_READING PASSAGE:_
# Catering Bid jitters. Advice welcome



## Cory Beckwith (Aug 21, 2018)

Good day everyone,

I am a new member and I have become a member because I am about to submit the largest catering bid I have ever done. It is a formal bid for a 450 person catering For a city chamber gala. They requested passed apps, plated meal to include surf and turf, dessert, linens, and non alcoholic beverages. Cutoff to send it is this Friday at 5pm and once I send it i can not change anything. So questions that I have are, anyone with experience please advise.... 

The email stated a detailed bid. My bid is 10 pages including cover page, menu, letter explaining ourselves a bit, and a detailed breakdown of all the costs. Is that to much?

This is a high Price event with my numbers. For the final price we have come up with $57.73 a person, and a grand total with 450 guests of $25,978.50. our profit will be between $9,000 and $11,000. I know that is a large profit number especially for a single night event. But we run the restaurant at 25% cost. This is over 50%.. Is that to high?? I want to make it worth it... but I want the event more. I am the event manager, so the big boss would need to okay a change but I am just looking to get input from people in the industry that have more experience than I do. 
Thanks in advance for taking a look and giving some input. I will try to be involved with other posts if I feel i can help.


----------



## meezenplaz (Jan 31, 2012)

Welcome to Cheftalk Cory.
If this is your first time doing the public bid thing, then you're entering a whole new dimension,
and all I can say is...
Theres the sign post up ahead....your next stop....the Twilight Zone.

Without being too negative, because there IS money to be made, youll discover this can often
be a game. A game of who you know, and inside shenannigans. However, not always.
Why games? Simple. Theres enough money in these type gigs to be able to grease palms,
kickbacks, etc, to easily motivate dishonest practices.

There are actually 3 different ways thse potentially lucrative public bid gigs tend to work....
1. "The fix is in"
The first variable is, why are they "going out to bid"?
Well that depends on their policies. They might be required to go out to bid every so often.
You know, for fair practices and healthy competitions sake. Now, think about that word for
a minute. REQUIRED. so if theyre genuinely unhappy with their last caterer, theyre probably
excited to be shopping for another. But...what if they ARE happy? Maybe theyve used the
same cater quite a while now, and love em ta death. Very comonly, maybe theyve become
good friends. But now they HAVE to go out to bid. So they go through the motions,
collecting bids, calling in the caters, maybe even a " job walk" meeting, where they show you
all the venue, etc. All for appearances. While the guy they want is a shoe in.
Well how can he be sure hes the lowest bid. A good old fashioned phone call.
This happens more often in gov contracts than people think. We all know this
happens with advertised job openings. Ive personally both benefited by this
practice....and been screwed by it.

2. "We want a good job...not necessarily the cheapest"...

_WHAT THE TASK ASKS:_ Reproduce the catering bid thread word for word, from "Without being too" to "tend to work....".

[Collected data]

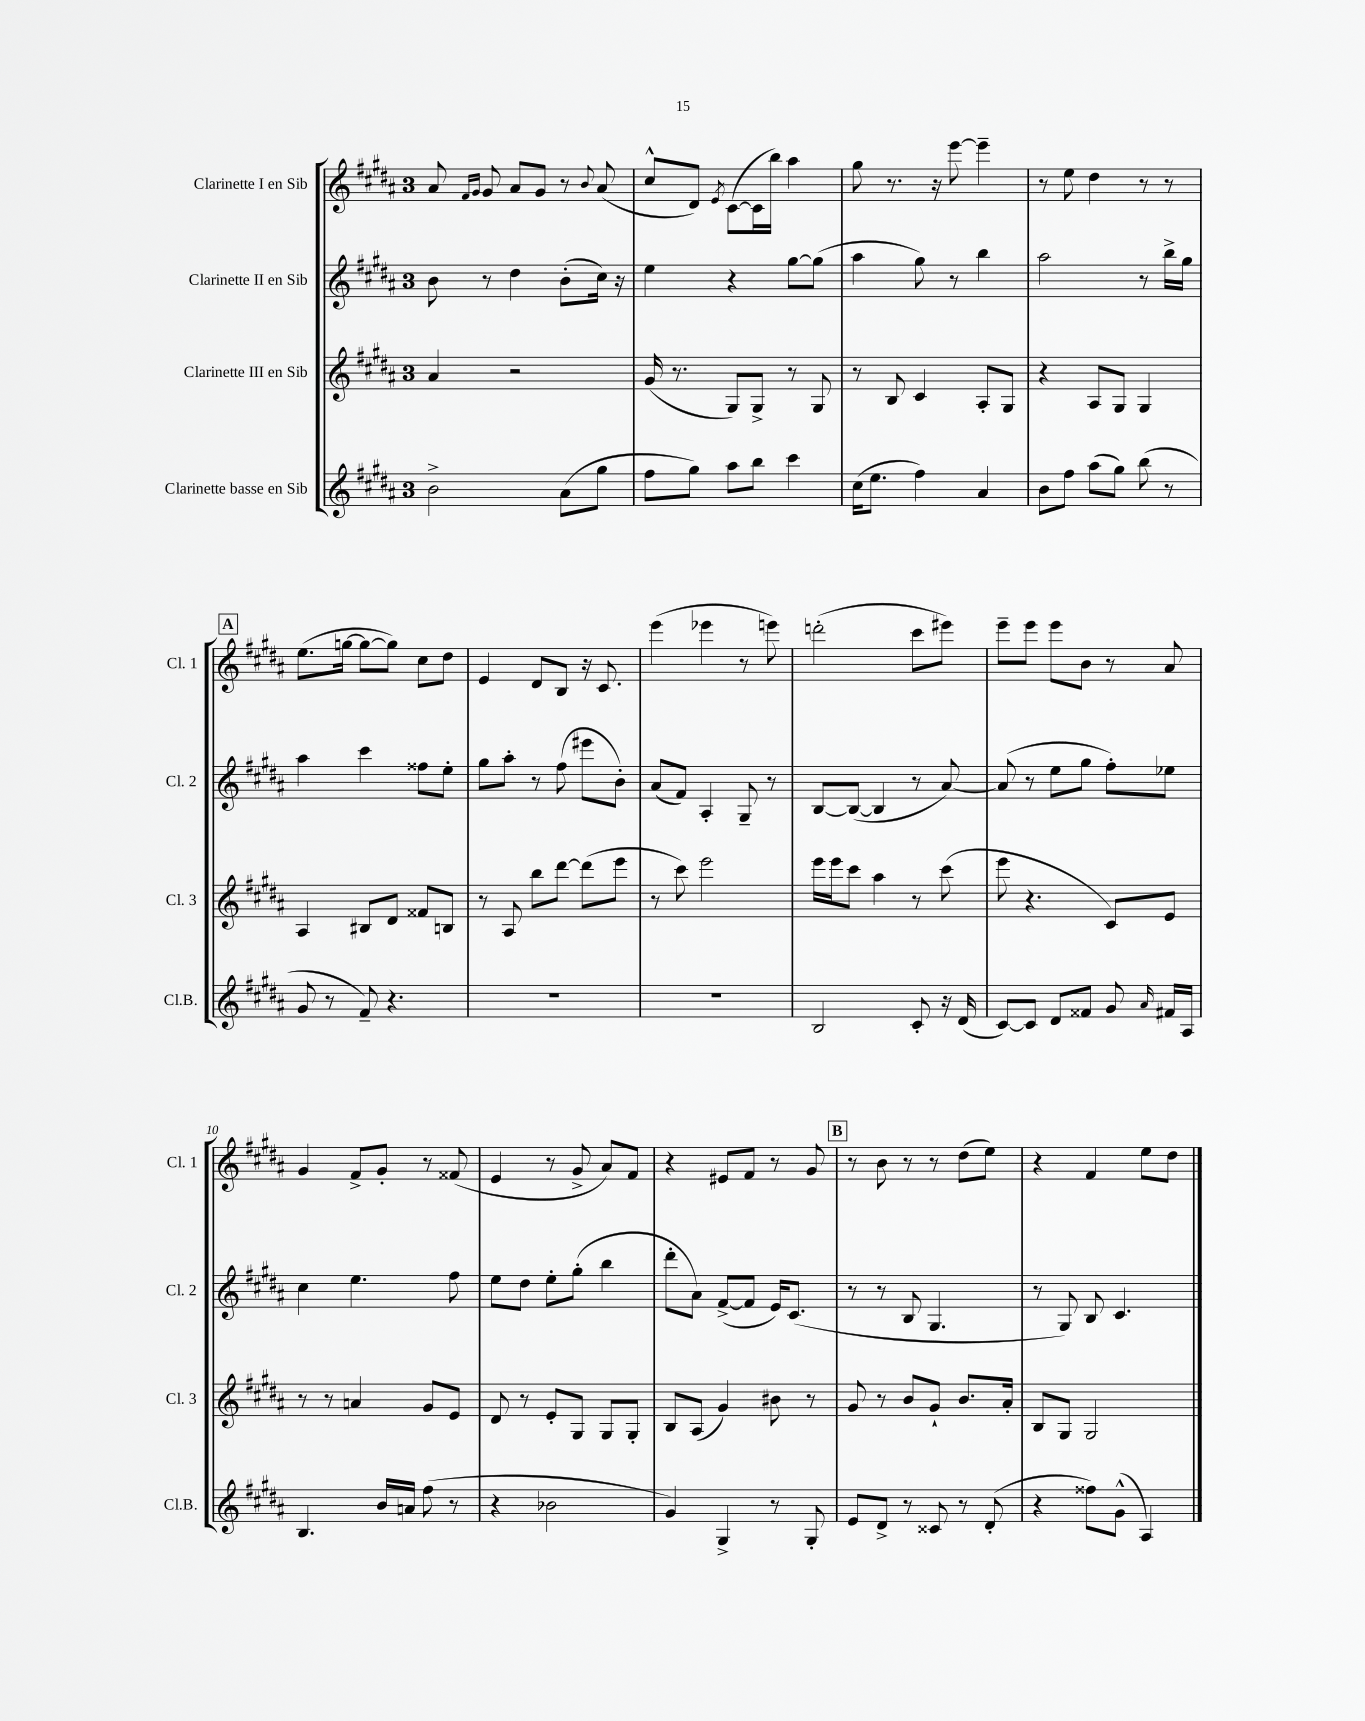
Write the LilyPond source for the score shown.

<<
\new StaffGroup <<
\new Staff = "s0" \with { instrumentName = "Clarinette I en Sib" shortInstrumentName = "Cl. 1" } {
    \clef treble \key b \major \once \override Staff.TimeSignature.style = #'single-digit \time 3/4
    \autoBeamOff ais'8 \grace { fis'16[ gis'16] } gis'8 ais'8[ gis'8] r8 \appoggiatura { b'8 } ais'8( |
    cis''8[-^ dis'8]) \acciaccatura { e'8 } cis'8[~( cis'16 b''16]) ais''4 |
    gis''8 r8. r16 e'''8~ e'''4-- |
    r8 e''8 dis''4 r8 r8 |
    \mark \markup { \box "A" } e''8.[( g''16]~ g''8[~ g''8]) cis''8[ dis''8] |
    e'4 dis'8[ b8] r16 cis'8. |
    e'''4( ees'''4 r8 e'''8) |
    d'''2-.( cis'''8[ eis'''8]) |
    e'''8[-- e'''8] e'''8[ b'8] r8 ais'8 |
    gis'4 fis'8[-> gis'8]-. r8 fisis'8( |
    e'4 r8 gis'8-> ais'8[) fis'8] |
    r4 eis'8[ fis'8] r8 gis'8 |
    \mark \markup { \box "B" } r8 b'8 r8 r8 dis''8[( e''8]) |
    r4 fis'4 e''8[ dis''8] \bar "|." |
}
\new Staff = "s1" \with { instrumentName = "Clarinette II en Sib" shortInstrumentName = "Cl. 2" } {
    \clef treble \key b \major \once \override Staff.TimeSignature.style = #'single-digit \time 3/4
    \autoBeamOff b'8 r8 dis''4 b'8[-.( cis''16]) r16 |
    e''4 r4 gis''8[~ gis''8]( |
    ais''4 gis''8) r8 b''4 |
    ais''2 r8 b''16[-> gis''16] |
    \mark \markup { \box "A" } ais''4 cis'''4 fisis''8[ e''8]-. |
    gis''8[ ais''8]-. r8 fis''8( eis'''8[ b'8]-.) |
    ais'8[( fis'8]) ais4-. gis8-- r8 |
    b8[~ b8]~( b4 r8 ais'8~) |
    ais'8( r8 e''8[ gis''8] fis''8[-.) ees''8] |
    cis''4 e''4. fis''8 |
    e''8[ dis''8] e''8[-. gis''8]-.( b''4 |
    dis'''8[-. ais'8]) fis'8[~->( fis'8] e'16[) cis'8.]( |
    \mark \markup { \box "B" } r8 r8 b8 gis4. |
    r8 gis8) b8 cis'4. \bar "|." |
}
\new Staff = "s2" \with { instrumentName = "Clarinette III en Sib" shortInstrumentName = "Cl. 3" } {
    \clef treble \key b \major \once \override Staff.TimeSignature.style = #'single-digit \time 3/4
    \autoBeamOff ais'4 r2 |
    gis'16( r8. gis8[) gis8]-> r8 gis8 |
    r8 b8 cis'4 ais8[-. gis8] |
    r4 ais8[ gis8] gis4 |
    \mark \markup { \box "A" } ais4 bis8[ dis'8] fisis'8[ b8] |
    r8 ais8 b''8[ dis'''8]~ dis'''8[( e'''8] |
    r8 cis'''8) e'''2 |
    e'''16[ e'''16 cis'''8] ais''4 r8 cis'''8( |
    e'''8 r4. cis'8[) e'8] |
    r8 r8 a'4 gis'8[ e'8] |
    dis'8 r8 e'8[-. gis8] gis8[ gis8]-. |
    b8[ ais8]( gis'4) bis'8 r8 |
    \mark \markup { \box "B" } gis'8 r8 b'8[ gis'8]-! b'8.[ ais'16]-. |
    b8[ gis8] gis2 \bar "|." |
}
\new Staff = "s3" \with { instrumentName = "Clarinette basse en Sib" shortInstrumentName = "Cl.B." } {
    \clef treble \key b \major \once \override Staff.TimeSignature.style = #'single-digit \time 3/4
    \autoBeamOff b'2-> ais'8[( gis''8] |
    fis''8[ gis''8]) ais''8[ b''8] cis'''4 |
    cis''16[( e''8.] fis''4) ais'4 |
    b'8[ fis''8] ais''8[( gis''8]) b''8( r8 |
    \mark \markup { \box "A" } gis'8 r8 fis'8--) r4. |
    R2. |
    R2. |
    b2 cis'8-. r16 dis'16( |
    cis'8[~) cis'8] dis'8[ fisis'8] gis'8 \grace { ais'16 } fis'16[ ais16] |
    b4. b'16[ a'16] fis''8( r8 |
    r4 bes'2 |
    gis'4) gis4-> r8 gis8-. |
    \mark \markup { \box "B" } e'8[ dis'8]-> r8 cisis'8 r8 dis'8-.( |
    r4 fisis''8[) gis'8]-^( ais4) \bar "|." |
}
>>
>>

_RESULT FOR THIS TASK:_
Without being too negative, because there IS money to be made, youll discover this can often
be a game. A game of who you know, and inside shenannigans. However, not always.
Why games? Simple. Theres enough money in these type gigs to be able to grease palms,
kickbacks, etc, to easily motivate dishonest practices.

There are actually 3 different ways thse potentially lucrative public bid gigs tend to work....